Many soluble and membrane-bound proteins form homooligomeric complexes in a cell, although their oligomerization states are often difficult to characterize.1–8
For example, more than three-fourths of all entries in the Protein Quaternary Structure database are homooligomers,9
while the BRENDA Enzyme Database†
contains 70% multimeric enzymes, most of them representing homooligomers. It is difficult to overestimate the functional importance of protein oligomerization, which can be used to regulate the activity of many proteins such as enzymes, ion channel proteins, receptors, and transcription factors. Indeed, it has been suggested that large assemblies consisting of many identical subunits have advantageous regulatory properties as they can undergo sensitive phase transitions.10
Oligomerization can also provide sites for allosteric regulation, generate new binding sites at dimer interfaces to increase specificity, and increase diversity in the formation of regulatory complexes.11–16
In addition, oligomerization allows proteins to form large structures without increasing genome size and provides stability, while the reduced surface area of the monomer in a complex can offer protection against denaturation.10,17,18
Recently, analysis of high-throughput protein–protein interaction networks found that there are significantly more self-interacting proteins than expected by chance,19
and that the efficiency of co-aggregation between different protein domains decreases with decreasing sequence identity.20
Several explanations were proposed to account for these observations of self-attraction, including stability and foldability arguments.21,22
It was found, for example, that predictions of energy distributions of homodimers are shifted toward lower energies compared to those of heterodimers.23
The physical effect of a statistically enhanced self-attraction was further modeled to show that interactions between identical random surfaces are stronger than attractive interactions between different random surfaces of the same size.24,25
Stability requirements are important, but are not the only requirements governing protein evolution. Protein evolution optimizes the biological function of a protein and might not necessarily lead to optimal stability or foldability, especially if these properties are antagonistic with functional constraints. Different evolutionary scenarios of protein oligomerization have been discussed in the literature. Some of them propose evolutionary pathways that follow kinetic scenarios of two-state or three-state folding or domain swapping.26–29
At the same time, duplication of homodimers may lead to oligomers of paralogs and may create new protein complexes in evolution.30
Although oligomerization plays an important functional role, the formation of multiple oligomerization interfaces and symmetry requirements puts additional constraints on the evolution of constituent monomers and on the complex itself.

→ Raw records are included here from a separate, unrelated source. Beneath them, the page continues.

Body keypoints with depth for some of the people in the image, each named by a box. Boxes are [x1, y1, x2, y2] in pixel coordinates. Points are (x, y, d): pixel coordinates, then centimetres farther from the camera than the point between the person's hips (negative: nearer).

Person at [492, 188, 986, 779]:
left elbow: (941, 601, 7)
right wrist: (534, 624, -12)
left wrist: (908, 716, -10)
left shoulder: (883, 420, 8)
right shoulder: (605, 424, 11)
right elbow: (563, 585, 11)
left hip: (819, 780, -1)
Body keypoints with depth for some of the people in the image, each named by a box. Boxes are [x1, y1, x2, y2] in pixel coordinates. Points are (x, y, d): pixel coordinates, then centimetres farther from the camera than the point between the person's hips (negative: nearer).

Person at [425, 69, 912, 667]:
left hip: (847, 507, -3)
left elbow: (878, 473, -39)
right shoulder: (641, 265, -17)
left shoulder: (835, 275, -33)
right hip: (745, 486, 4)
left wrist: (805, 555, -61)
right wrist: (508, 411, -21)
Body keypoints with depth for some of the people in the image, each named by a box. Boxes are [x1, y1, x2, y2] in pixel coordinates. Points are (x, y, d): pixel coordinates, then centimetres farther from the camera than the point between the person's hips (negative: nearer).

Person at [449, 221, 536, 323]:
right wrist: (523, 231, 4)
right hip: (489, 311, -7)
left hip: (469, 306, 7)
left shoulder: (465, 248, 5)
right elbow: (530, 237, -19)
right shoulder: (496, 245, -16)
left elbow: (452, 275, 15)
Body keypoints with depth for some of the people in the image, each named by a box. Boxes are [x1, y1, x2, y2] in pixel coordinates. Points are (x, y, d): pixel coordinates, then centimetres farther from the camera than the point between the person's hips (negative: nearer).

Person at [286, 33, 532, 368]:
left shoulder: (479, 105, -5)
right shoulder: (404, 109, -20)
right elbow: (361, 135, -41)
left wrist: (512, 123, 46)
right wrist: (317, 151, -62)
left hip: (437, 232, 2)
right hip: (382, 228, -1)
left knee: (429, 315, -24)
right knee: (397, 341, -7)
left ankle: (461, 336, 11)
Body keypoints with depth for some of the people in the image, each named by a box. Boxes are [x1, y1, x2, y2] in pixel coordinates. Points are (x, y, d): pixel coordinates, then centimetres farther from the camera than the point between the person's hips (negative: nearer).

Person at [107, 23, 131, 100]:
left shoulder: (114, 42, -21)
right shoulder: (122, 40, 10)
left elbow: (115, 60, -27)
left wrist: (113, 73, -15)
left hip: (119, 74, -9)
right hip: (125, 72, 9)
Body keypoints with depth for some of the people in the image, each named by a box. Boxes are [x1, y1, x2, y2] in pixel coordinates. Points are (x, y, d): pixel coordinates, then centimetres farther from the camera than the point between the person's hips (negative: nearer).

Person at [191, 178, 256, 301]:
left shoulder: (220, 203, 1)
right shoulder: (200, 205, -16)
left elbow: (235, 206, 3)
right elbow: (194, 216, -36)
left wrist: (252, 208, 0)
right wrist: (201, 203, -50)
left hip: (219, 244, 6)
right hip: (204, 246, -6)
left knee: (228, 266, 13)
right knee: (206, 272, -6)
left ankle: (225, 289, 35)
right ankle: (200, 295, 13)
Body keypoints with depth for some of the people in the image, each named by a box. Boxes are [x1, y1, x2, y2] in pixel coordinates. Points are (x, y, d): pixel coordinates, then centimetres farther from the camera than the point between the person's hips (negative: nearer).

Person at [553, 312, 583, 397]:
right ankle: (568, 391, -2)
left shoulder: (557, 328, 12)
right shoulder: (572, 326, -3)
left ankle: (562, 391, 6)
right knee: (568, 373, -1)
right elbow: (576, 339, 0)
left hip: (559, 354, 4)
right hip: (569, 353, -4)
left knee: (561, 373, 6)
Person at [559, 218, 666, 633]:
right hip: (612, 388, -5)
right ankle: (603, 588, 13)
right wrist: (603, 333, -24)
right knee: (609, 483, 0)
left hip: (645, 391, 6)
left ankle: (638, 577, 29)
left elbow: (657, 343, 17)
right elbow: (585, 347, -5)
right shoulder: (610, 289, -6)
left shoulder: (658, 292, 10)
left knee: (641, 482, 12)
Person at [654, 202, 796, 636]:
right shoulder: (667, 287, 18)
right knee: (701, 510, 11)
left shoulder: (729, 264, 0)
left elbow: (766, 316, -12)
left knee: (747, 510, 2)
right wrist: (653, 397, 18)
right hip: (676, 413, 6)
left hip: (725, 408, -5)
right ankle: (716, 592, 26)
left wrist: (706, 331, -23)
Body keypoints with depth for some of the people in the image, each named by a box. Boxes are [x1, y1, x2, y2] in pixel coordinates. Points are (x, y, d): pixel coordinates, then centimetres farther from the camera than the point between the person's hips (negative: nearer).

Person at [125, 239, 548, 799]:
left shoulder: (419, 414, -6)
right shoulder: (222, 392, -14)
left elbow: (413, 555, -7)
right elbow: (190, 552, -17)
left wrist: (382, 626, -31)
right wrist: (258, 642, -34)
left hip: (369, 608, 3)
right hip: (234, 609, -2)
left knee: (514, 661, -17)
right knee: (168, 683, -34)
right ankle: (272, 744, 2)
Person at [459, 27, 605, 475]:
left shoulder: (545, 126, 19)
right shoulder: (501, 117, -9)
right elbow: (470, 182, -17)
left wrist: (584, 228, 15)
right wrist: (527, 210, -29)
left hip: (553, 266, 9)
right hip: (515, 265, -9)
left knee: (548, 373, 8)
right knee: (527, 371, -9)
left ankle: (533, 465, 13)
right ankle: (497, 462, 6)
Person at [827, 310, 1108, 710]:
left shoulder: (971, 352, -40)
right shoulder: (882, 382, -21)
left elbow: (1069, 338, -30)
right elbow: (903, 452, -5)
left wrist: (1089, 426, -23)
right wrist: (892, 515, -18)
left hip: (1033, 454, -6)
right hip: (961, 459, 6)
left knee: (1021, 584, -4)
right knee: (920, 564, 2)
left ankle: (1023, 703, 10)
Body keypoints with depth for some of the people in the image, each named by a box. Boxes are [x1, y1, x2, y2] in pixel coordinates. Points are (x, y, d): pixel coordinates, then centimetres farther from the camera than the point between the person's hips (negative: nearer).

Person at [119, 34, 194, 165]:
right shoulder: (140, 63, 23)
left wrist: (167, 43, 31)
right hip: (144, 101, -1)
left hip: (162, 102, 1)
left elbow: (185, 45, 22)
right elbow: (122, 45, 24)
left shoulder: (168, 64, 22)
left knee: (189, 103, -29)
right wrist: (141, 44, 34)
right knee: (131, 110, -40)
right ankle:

Homooligomers provide convenient systems for studying the evolution of protein interactions using only one phylogenetic tree, thus avoiding the ambiguity of finding corresponding branches between different phylogenetic trees for heterooligomeric complexes. At the same time, the evolution of protein interactions cannot be decoded without a detailed analysis of interaction interfaces and binding modes. This in turn requires information on the atomic details of interacting residues for different and diverse members of a given protein family. In this article, we analyze the general principles of the evolution of homooligomers in terms of their symmetry, interface sizes, and conservation of binding modes, and focus specifically on the evolution of the binding modes of nine homooligomer families. We successfully map different binding modes and oligomerization states on phylogenetic trees and trace their evolution. First, we find that binding modes have a tendency to be conserved between proteins from the same homooligomeric family sharing more than 50% sequence identity, with the trend being more pronounced for close homologs of above 70% identity. This result is important for inferring protein binding modes from known complexes to homologs/interlogs with unannotated interaction modes or binding sites. Second, we show that the most ancient binding modes have a tendency to involve symmetrical larger interfaces, while the more recent binding modes exhibit more asymmetrical smaller interfaces.